Exercise prompt => Retype every entry below without altering anything.

Records provided =>

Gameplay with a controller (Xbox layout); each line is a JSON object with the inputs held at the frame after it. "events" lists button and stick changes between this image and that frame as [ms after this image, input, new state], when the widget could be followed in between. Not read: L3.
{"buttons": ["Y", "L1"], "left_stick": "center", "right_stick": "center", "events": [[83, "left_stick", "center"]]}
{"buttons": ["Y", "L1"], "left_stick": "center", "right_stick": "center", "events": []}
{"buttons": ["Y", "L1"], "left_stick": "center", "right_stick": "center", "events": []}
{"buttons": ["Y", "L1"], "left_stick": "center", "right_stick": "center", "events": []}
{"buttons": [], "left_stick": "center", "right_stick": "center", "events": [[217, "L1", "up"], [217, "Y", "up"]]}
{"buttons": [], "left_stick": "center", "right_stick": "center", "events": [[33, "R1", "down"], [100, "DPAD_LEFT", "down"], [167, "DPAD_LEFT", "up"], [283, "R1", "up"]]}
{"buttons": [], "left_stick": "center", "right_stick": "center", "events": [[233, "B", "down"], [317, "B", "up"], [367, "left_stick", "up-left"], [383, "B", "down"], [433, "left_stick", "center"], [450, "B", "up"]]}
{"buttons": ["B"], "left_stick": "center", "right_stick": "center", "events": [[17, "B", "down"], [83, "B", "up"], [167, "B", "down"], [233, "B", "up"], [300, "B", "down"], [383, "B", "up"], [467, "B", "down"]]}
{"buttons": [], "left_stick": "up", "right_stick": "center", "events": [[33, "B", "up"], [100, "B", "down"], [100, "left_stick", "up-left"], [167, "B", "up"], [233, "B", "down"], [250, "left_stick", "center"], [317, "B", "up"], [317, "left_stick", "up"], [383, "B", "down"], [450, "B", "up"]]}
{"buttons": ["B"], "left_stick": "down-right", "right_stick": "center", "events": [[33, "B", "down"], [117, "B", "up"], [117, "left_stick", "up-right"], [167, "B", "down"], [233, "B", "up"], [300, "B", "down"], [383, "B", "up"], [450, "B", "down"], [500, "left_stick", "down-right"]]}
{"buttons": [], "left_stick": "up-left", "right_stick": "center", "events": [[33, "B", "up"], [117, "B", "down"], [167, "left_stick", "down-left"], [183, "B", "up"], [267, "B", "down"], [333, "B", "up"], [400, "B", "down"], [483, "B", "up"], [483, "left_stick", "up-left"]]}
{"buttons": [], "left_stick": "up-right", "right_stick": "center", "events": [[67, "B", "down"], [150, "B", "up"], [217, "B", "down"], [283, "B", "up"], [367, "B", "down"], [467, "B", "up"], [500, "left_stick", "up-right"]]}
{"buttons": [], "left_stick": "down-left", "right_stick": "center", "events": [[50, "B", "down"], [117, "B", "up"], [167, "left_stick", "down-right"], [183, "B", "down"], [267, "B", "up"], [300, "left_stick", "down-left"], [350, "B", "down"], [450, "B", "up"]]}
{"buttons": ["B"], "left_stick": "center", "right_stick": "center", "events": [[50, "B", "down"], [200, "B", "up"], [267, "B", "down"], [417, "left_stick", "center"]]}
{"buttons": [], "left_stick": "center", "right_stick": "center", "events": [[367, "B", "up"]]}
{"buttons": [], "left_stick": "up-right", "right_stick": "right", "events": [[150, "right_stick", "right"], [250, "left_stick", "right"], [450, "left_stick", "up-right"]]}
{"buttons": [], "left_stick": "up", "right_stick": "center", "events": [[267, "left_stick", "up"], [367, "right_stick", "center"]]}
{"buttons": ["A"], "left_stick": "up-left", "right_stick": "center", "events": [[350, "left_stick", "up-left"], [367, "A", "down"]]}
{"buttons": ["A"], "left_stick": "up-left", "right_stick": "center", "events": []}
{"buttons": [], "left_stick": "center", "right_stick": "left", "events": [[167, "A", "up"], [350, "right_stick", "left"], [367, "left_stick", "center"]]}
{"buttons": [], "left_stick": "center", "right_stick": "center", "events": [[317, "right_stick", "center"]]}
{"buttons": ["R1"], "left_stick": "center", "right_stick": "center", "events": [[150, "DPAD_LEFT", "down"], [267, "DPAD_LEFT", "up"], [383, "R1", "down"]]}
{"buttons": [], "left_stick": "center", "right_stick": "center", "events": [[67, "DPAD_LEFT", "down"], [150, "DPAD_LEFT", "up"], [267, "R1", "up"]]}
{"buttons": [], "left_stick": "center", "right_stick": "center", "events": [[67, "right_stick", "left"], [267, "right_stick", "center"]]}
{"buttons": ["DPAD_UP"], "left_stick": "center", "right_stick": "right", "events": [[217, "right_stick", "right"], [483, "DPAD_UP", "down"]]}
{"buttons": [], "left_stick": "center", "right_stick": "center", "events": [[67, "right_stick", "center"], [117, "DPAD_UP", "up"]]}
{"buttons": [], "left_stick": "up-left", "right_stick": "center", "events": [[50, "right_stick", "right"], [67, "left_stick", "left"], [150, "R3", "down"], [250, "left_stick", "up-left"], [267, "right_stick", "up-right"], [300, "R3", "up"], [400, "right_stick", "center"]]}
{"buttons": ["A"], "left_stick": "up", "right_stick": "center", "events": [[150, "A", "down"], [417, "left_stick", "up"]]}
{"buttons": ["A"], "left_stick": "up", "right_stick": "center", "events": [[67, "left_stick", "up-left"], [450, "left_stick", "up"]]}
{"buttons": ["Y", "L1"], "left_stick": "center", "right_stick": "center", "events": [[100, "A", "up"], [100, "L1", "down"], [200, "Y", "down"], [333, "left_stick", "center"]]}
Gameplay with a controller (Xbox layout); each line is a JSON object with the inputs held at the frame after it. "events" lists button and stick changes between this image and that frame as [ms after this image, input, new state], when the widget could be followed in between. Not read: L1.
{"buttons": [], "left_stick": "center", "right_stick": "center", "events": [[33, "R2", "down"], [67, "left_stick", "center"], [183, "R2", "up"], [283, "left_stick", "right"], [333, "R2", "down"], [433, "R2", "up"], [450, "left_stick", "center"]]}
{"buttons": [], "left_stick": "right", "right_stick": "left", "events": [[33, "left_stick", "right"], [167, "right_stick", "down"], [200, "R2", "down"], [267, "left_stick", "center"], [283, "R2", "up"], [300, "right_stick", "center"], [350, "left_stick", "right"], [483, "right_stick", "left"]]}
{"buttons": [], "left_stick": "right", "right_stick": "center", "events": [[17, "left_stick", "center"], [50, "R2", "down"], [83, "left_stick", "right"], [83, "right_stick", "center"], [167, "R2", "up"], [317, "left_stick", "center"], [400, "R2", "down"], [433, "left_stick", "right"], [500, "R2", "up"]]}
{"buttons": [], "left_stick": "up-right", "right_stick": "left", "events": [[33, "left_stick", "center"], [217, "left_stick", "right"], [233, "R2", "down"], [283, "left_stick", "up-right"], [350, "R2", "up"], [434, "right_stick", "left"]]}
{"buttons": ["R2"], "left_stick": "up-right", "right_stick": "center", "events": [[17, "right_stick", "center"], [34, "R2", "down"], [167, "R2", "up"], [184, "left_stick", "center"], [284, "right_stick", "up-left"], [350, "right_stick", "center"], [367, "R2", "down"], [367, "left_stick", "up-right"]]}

Worked solution =>
Gameplay with a controller (Xbox layout); each line is a JSON object with the inputs held at the frame after it. "events" lists button and stick changes between this image and that frame as [ms after this image, input, new state], when the widget could be followed in between. Not read: L3.
{"buttons": ["Y", "L1"], "left_stick": "center", "right_stick": "center", "events": [[83, "left_stick", "center"]]}
{"buttons": ["Y", "L1"], "left_stick": "center", "right_stick": "center", "events": []}
{"buttons": ["Y", "L1"], "left_stick": "center", "right_stick": "center", "events": []}
{"buttons": ["Y", "L1"], "left_stick": "center", "right_stick": "center", "events": []}
{"buttons": [], "left_stick": "center", "right_stick": "center", "events": [[217, "L1", "up"], [217, "Y", "up"]]}
{"buttons": [], "left_stick": "center", "right_stick": "center", "events": [[33, "R1", "down"], [100, "DPAD_LEFT", "down"], [167, "DPAD_LEFT", "up"], [283, "R1", "up"]]}
{"buttons": [], "left_stick": "center", "right_stick": "center", "events": [[233, "B", "down"], [317, "B", "up"], [367, "left_stick", "up-left"], [383, "B", "down"], [433, "left_stick", "center"], [450, "B", "up"]]}
{"buttons": ["B"], "left_stick": "center", "right_stick": "center", "events": [[17, "B", "down"], [83, "B", "up"], [167, "B", "down"], [233, "B", "up"], [300, "B", "down"], [383, "B", "up"], [467, "B", "down"]]}
{"buttons": [], "left_stick": "up", "right_stick": "center", "events": [[33, "B", "up"], [100, "B", "down"], [100, "left_stick", "up-left"], [167, "B", "up"], [233, "B", "down"], [250, "left_stick", "center"], [317, "B", "up"], [317, "left_stick", "up"], [383, "B", "down"], [450, "B", "up"]]}
{"buttons": ["B"], "left_stick": "down-right", "right_stick": "center", "events": [[33, "B", "down"], [117, "B", "up"], [117, "left_stick", "up-right"], [167, "B", "down"], [233, "B", "up"], [300, "B", "down"], [383, "B", "up"], [450, "B", "down"], [500, "left_stick", "down-right"]]}
{"buttons": [], "left_stick": "up-left", "right_stick": "center", "events": [[33, "B", "up"], [117, "B", "down"], [167, "left_stick", "down-left"], [183, "B", "up"], [267, "B", "down"], [333, "B", "up"], [400, "B", "down"], [483, "B", "up"], [483, "left_stick", "up-left"]]}
{"buttons": [], "left_stick": "up-right", "right_stick": "center", "events": [[67, "B", "down"], [150, "B", "up"], [217, "B", "down"], [283, "B", "up"], [367, "B", "down"], [467, "B", "up"], [500, "left_stick", "up-right"]]}
{"buttons": [], "left_stick": "down-left", "right_stick": "center", "events": [[50, "B", "down"], [117, "B", "up"], [167, "left_stick", "down-right"], [183, "B", "down"], [267, "B", "up"], [300, "left_stick", "down-left"], [350, "B", "down"], [450, "B", "up"]]}
{"buttons": ["B"], "left_stick": "center", "right_stick": "center", "events": [[50, "B", "down"], [200, "B", "up"], [267, "B", "down"], [417, "left_stick", "center"]]}
{"buttons": [], "left_stick": "center", "right_stick": "center", "events": [[367, "B", "up"]]}
{"buttons": [], "left_stick": "up-right", "right_stick": "right", "events": [[150, "right_stick", "right"], [250, "left_stick", "right"], [450, "left_stick", "up-right"]]}
{"buttons": [], "left_stick": "up", "right_stick": "center", "events": [[267, "left_stick", "up"], [367, "right_stick", "center"]]}
{"buttons": ["A"], "left_stick": "up-left", "right_stick": "center", "events": [[350, "left_stick", "up-left"], [367, "A", "down"]]}
{"buttons": ["A"], "left_stick": "up-left", "right_stick": "center", "events": []}
{"buttons": [], "left_stick": "center", "right_stick": "left", "events": [[167, "A", "up"], [350, "right_stick", "left"], [367, "left_stick", "center"]]}
{"buttons": [], "left_stick": "center", "right_stick": "center", "events": [[317, "right_stick", "center"]]}
{"buttons": ["R1"], "left_stick": "center", "right_stick": "center", "events": [[150, "DPAD_LEFT", "down"], [267, "DPAD_LEFT", "up"], [383, "R1", "down"]]}
{"buttons": [], "left_stick": "center", "right_stick": "center", "events": [[67, "DPAD_LEFT", "down"], [150, "DPAD_LEFT", "up"], [267, "R1", "up"]]}
{"buttons": [], "left_stick": "center", "right_stick": "center", "events": [[67, "right_stick", "left"], [267, "right_stick", "center"]]}
{"buttons": ["DPAD_UP"], "left_stick": "center", "right_stick": "right", "events": [[217, "right_stick", "right"], [483, "DPAD_UP", "down"]]}
{"buttons": [], "left_stick": "center", "right_stick": "center", "events": [[67, "right_stick", "center"], [117, "DPAD_UP", "up"]]}
{"buttons": [], "left_stick": "up-left", "right_stick": "center", "events": [[50, "right_stick", "right"], [67, "left_stick", "left"], [150, "R3", "down"], [250, "left_stick", "up-left"], [267, "right_stick", "up-right"], [300, "R3", "up"], [400, "right_stick", "center"]]}
{"buttons": ["A"], "left_stick": "up", "right_stick": "center", "events": [[150, "A", "down"], [417, "left_stick", "up"]]}
{"buttons": ["A"], "left_stick": "up", "right_stick": "center", "events": [[67, "left_stick", "up-left"], [450, "left_stick", "up"]]}
{"buttons": ["Y", "L1"], "left_stick": "center", "right_stick": "center", "events": [[100, "A", "up"], [100, "L1", "down"], [200, "Y", "down"], [333, "left_stick", "center"]]}
Gameplay with a controller (Xbox layout); each line is a JSON object with the inputs held at the frame after it. "events" lists button and stick changes between this image and that frame as [ms after this image, input, new state], when the widget could be followed in between. Not read: L1.
{"buttons": [], "left_stick": "center", "right_stick": "center", "events": [[33, "R2", "down"], [67, "left_stick", "center"], [183, "R2", "up"], [283, "left_stick", "right"], [333, "R2", "down"], [433, "R2", "up"], [450, "left_stick", "center"]]}
{"buttons": [], "left_stick": "right", "right_stick": "left", "events": [[33, "left_stick", "right"], [167, "right_stick", "down"], [200, "R2", "down"], [267, "left_stick", "center"], [283, "R2", "up"], [300, "right_stick", "center"], [350, "left_stick", "right"], [483, "right_stick", "left"]]}
{"buttons": [], "left_stick": "right", "right_stick": "center", "events": [[17, "left_stick", "center"], [50, "R2", "down"], [83, "left_stick", "right"], [83, "right_stick", "center"], [167, "R2", "up"], [317, "left_stick", "center"], [400, "R2", "down"], [433, "left_stick", "right"], [500, "R2", "up"]]}
{"buttons": [], "left_stick": "up-right", "right_stick": "left", "events": [[33, "left_stick", "center"], [217, "left_stick", "right"], [233, "R2", "down"], [283, "left_stick", "up-right"], [350, "R2", "up"], [434, "right_stick", "left"]]}
{"buttons": ["R2"], "left_stick": "up-right", "right_stick": "center", "events": [[17, "right_stick", "center"], [34, "R2", "down"], [167, "R2", "up"], [184, "left_stick", "center"], [284, "right_stick", "up-left"], [350, "right_stick", "center"], [367, "R2", "down"], [367, "left_stick", "up-right"]]}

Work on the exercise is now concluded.